- WHAT NEEDS TO BE DONE
Report each line of the data below in which "boxes" appears.

- STORED DATA
##############################

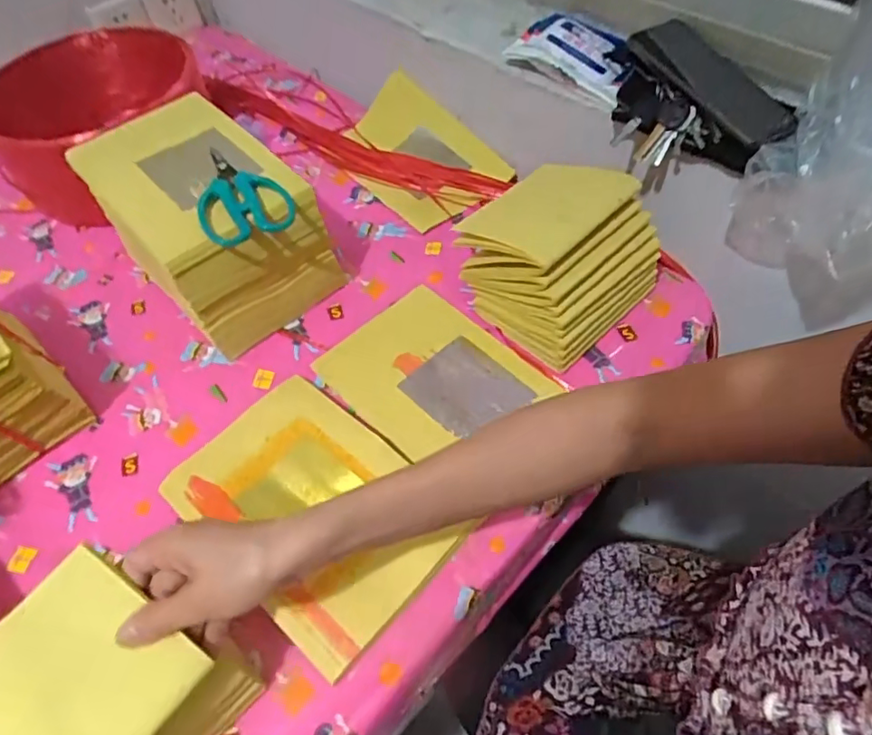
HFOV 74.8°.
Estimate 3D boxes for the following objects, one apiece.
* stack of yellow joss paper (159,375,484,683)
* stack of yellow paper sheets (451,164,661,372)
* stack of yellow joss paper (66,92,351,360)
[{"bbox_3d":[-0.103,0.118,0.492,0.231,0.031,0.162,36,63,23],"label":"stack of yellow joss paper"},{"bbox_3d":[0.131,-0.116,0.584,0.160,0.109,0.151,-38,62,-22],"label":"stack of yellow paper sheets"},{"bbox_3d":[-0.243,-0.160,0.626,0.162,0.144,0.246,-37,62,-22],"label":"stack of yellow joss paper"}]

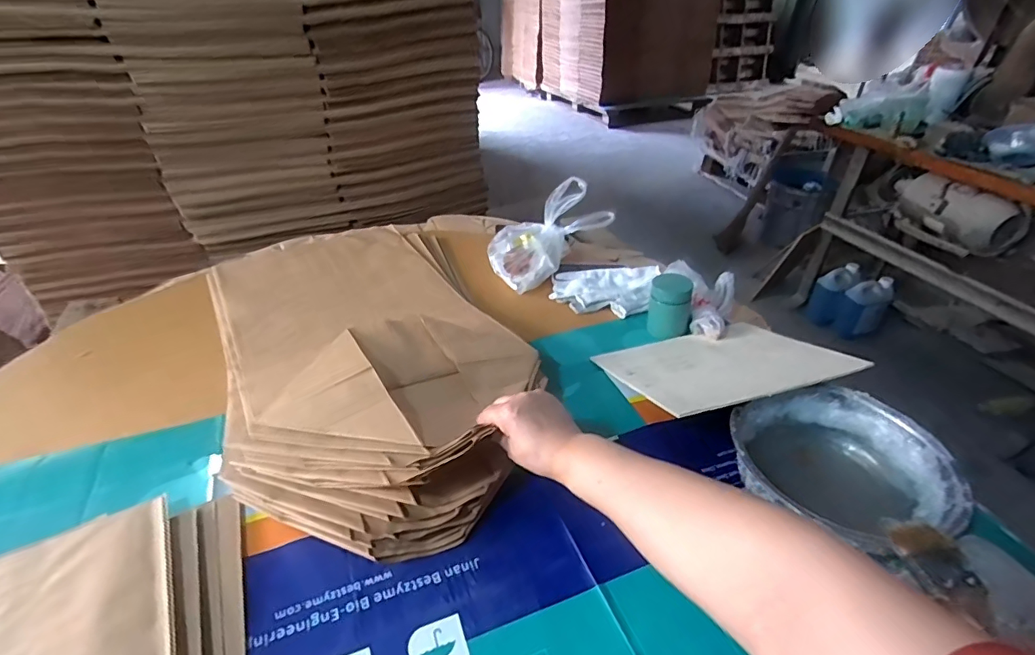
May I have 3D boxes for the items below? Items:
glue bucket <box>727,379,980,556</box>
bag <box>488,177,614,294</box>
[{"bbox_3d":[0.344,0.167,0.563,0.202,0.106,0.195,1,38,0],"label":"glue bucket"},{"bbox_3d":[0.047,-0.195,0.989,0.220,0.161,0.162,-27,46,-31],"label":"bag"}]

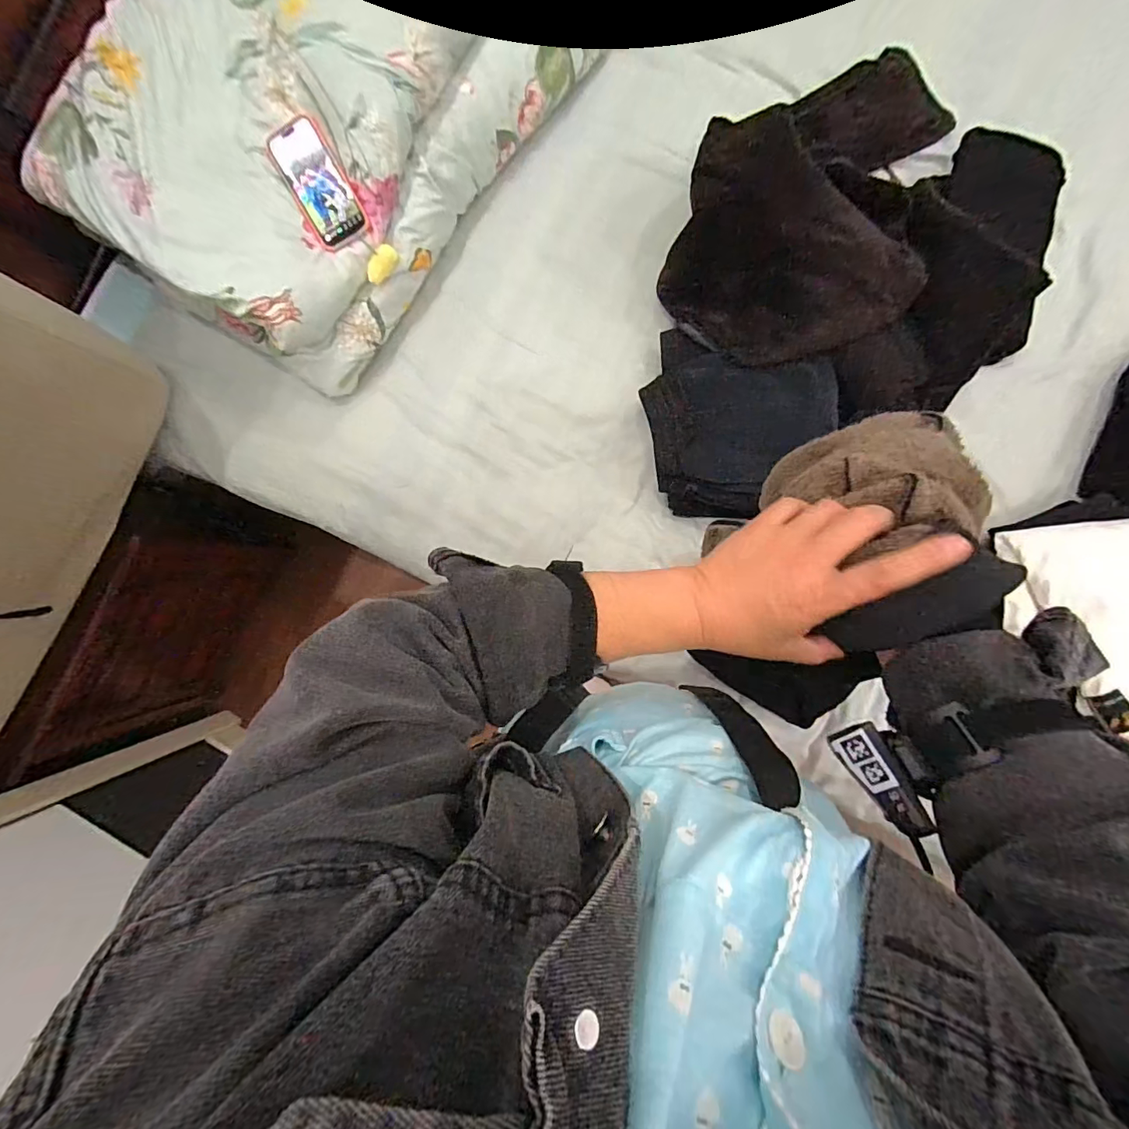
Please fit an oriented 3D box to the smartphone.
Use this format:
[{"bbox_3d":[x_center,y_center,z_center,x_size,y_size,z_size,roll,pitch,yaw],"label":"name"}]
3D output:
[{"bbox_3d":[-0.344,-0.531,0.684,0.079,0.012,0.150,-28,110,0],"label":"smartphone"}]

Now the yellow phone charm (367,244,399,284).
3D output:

##############################

- SOLVED EXERCISE
Estimate 3D boxes for the following objects, one apiece.
May I have 3D boxes for the items below? Items:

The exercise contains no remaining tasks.